• **Document passage**:
※
Can Don Samuels heal what ails the North Side and Twin Cities’ race relations in
one fell swoop?
Read our interview with Don Samuels from November 2006 and check out
Star Tribune columnist Nick Coleman's
response to Don Samuels.
February 2007
By David Brauer
Even to a secular observer, the moment is inspirational, more practical than pious, and closer to home than to the heavens.
Reverend Michael O’Connell is rector of the Basilica of Saint Mary and pastor of the North Side’s 450-family Church of the Ascension. “Don’s the best thing that’s happened to the North Side in a long time,” O’Connell says. “He obviously cares deeply for people. He understands the biggest issue is safety. But more than anybody I know, Don has been able to bring people into the North Side and get them engaged—with their personal time as well as their connections in the broader community and financial assistance. A lot of that adds up to programming for kids. That’s desperately needed, especially when the money stopped flowing from the federal government.”
Samuels has made something of a cottage industry out of racial outreach. Four years ago, Samuels, Kevin Reich, and southwest Minneapolis activist Michelle Martin created the Peace Foundation, which—in addition to sponsoring the monthly Saturday bus trips—stages North Side “Peace Games,” street-level barbecues, art crawls, block parties, and “Peace Balls” that draw prominent and proletarian Twin Citians for volunteerism and fun. (Samuels stepped down as president when his opponent and some community members complained that corporate donations to the foundation could be considered favors for the council member. Don’s wife, Sondra, now has the title.)
Since being elected to the council Samuels has also formed a private business, the Institute for Authentic Dialogue, which is led by his wife and local author Jon Odell. So far, Don says, the trio has consulted with a dozen corporations whose executives “call and say, ‘I’m having problems keeping black people or people of color at my company, and I don’t know what’s going on.’ And basically our feeling is he knows what’s going on, but just can’t deal with it. We didn’t want to fuss around trying to transform employees while the bosses are so uncomfortable with race. So we go in with these executives, top management folks, and we demonstrate the conversation. Between Jon and me, we both demonstrate a raw conversation on race.”
※
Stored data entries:

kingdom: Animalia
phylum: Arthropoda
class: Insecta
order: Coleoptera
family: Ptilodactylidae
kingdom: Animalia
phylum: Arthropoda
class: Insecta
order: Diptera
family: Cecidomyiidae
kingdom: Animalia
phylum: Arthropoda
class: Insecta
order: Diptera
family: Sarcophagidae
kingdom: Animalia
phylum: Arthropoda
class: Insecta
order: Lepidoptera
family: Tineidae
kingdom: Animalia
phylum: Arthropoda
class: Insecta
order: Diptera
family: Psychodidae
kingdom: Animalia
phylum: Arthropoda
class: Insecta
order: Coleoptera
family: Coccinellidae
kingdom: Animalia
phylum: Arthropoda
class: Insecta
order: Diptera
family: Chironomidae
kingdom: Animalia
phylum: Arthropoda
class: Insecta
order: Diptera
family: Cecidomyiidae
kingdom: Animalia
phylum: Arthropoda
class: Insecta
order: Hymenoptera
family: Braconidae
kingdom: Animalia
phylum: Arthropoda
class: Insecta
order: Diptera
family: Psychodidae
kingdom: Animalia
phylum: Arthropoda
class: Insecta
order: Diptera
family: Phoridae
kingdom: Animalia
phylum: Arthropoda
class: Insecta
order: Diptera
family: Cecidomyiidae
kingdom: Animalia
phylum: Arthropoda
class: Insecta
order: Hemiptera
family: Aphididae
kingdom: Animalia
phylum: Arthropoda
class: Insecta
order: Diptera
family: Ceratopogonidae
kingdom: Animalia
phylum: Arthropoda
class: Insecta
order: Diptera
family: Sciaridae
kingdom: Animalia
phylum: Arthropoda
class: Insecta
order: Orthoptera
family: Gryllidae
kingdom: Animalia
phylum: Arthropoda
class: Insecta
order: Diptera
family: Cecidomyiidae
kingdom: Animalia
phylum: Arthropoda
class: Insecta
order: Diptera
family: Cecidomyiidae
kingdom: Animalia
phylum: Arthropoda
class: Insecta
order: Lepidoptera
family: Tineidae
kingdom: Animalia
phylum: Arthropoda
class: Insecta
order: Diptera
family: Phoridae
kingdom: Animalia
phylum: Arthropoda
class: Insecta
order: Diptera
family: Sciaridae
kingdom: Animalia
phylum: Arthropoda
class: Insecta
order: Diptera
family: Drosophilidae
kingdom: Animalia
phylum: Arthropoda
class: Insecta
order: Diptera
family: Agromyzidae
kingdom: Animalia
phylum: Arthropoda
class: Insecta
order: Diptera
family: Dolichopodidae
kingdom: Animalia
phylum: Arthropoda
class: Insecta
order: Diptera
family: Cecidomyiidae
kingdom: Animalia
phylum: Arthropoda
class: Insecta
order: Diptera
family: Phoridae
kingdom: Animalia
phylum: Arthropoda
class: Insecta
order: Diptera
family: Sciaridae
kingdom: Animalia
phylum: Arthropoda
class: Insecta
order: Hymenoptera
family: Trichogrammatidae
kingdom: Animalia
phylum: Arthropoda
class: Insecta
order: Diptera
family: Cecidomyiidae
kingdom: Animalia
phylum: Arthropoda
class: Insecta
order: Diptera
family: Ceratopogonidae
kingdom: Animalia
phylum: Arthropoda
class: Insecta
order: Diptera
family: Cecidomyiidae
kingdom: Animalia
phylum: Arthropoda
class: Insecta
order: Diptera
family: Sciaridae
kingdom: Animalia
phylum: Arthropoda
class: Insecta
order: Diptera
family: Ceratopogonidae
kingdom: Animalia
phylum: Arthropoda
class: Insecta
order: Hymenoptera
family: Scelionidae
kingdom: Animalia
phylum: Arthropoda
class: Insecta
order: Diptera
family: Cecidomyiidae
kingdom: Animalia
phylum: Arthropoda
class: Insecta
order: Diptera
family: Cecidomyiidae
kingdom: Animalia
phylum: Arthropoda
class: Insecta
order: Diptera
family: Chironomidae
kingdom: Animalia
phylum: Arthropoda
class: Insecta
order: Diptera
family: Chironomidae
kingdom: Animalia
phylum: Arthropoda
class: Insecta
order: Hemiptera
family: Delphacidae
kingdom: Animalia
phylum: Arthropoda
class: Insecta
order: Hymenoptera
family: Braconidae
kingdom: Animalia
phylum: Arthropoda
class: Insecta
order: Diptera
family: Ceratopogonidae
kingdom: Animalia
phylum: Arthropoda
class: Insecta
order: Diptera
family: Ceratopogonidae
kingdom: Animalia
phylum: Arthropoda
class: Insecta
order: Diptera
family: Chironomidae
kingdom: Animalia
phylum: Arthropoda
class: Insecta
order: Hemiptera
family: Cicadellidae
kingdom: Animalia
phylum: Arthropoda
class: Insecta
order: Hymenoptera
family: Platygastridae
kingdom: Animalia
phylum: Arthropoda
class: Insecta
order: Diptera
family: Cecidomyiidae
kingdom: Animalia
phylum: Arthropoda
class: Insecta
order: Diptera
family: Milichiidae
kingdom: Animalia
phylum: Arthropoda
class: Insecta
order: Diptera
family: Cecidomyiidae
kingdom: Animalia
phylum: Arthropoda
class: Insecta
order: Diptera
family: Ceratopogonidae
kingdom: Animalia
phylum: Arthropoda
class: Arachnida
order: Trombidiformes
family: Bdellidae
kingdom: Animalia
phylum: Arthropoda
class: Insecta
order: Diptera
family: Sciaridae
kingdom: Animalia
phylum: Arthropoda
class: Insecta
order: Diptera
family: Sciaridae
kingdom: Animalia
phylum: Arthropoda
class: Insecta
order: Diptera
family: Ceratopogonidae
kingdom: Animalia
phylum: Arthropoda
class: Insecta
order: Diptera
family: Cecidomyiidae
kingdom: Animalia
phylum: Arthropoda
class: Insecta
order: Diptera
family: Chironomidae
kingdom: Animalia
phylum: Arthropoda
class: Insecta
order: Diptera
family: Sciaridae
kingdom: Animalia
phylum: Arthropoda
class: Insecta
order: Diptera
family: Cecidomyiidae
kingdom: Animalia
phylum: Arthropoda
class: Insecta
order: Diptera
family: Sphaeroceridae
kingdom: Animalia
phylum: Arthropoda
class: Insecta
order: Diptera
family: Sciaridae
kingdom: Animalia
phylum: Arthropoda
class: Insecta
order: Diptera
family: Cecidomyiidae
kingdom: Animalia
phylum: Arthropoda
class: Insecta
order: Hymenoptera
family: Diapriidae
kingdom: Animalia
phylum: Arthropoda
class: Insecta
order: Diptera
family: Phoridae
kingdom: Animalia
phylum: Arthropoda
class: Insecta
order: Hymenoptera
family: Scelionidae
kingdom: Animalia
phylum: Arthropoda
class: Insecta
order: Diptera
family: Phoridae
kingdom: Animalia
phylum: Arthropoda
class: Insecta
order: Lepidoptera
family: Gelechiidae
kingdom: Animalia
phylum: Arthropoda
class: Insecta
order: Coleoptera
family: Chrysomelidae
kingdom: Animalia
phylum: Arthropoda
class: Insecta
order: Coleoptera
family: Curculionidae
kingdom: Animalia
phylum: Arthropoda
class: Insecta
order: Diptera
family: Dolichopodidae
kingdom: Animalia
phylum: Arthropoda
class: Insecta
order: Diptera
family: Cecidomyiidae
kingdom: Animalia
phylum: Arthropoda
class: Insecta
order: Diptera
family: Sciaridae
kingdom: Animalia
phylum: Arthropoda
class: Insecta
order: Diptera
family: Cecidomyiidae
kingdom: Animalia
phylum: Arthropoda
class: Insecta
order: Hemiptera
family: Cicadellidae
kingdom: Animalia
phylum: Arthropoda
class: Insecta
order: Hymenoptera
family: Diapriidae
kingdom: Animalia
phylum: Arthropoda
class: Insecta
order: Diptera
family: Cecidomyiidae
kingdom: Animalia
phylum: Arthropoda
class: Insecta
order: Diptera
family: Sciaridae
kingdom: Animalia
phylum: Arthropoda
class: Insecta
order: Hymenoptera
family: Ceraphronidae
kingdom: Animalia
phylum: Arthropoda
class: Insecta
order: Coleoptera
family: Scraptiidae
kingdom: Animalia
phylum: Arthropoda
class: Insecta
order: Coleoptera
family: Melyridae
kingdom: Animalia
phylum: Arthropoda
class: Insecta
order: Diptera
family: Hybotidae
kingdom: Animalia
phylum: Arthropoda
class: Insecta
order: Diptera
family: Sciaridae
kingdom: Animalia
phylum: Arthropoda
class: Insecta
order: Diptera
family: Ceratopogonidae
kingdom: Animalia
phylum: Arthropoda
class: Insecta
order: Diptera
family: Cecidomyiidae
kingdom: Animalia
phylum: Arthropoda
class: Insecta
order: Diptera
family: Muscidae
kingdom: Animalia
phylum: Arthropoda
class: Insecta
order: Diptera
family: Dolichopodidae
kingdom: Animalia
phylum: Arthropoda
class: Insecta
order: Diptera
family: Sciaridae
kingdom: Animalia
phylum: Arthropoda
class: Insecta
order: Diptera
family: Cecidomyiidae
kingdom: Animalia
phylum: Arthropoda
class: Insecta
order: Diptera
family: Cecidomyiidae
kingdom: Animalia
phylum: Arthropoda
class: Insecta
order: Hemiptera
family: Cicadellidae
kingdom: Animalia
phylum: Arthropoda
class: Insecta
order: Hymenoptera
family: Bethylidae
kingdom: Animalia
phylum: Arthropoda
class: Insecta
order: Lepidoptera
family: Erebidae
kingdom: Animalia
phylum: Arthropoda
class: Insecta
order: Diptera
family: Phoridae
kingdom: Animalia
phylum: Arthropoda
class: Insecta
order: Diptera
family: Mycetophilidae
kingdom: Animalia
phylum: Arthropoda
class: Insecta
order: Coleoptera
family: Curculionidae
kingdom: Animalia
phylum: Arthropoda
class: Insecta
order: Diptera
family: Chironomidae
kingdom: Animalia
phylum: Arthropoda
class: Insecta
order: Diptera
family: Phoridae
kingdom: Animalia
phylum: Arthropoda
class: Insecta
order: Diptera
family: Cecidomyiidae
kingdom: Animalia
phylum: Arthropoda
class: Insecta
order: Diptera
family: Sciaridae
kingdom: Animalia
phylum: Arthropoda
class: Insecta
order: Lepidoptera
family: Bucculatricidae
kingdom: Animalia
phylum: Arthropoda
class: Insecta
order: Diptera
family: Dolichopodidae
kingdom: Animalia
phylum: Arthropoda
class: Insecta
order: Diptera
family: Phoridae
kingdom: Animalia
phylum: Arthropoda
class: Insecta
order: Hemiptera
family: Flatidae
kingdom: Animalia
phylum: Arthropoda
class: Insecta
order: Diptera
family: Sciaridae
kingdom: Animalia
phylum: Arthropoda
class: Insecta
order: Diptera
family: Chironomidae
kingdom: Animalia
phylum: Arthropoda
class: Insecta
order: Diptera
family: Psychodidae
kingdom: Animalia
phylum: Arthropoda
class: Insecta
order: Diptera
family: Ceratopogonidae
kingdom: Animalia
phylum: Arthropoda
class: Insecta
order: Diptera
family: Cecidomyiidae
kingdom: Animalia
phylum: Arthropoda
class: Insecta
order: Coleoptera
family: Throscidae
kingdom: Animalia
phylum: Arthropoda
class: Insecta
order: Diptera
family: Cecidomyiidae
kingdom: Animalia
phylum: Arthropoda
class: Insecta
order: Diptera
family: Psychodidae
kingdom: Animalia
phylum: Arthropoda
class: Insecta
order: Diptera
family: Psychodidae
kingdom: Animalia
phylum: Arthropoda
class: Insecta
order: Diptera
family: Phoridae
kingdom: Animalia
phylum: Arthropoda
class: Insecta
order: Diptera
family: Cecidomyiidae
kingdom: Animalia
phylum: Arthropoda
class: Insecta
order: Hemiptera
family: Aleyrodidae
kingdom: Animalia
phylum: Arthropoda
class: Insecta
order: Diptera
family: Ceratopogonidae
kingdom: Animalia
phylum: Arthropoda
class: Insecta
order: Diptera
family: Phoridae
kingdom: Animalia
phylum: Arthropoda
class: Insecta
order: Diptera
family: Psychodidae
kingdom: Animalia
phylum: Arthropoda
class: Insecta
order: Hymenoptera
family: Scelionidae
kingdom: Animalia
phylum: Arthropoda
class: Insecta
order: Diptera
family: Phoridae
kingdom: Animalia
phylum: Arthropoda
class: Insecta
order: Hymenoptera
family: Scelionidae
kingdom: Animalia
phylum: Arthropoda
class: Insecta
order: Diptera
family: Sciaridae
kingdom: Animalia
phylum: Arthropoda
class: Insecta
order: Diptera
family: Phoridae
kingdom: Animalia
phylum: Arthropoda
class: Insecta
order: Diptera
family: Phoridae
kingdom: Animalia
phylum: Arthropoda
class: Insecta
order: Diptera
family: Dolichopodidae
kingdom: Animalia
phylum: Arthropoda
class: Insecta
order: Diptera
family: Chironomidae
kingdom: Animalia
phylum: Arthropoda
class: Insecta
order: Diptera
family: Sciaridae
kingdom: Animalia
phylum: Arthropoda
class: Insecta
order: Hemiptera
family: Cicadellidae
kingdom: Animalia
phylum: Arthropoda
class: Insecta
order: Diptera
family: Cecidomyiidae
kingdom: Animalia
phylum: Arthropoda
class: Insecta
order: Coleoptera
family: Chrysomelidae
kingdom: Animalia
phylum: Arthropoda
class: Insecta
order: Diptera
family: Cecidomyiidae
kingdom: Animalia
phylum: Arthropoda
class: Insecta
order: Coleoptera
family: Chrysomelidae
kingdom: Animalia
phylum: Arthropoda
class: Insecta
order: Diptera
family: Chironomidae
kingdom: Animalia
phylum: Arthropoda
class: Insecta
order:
※
• **How to complete this task**: Please continue the article on Don Samuels and North Side race relations, starting right after its final sentence.

• **Output for this exercise**:
Odell is well suited to the task, Samuels adds. “Jon is a Southerner who grew up on the other side of the civil rights movement. He’s the first white guy who told me he grew up racist. All of my white friends look at me like ‘Where are all the racists? Nobody in my family is one. I’ve never met one. Aren’t those people evil?’ ”—giggle—“And so when you meet a white guy who can tell you [he’s racist], you want to hug him! Together, we encourage the executives to mine their memories and their attitudes and come up with the questions and statements they have been suppressing for years. And we create a safe space for them to do that.”
Politics has no safe space, and as an elected official, Samuels’s “authentic dialogue” has alienated blacks who say he cannot speak for them. During his 2005 council race, Samuels told a community forum that his Jamaican slave ancestors “got a leg up” working in the “big house” rather than the fields because they saw the masters’ families doing homework, reading books, and taking piano lessons. He said that he and Sondra wanted their Jordan neighborhood home to provide big house–style enrichment for neighborhood children. The inelegant plantation metaphor and artless noblesse oblige led to opponent Natalie Johnson Lee’s campaign slogan, which decorated T-shirts and literature: U can’t LEAD the people if you don’t LOVE the people. The symbolism dogs Samuels.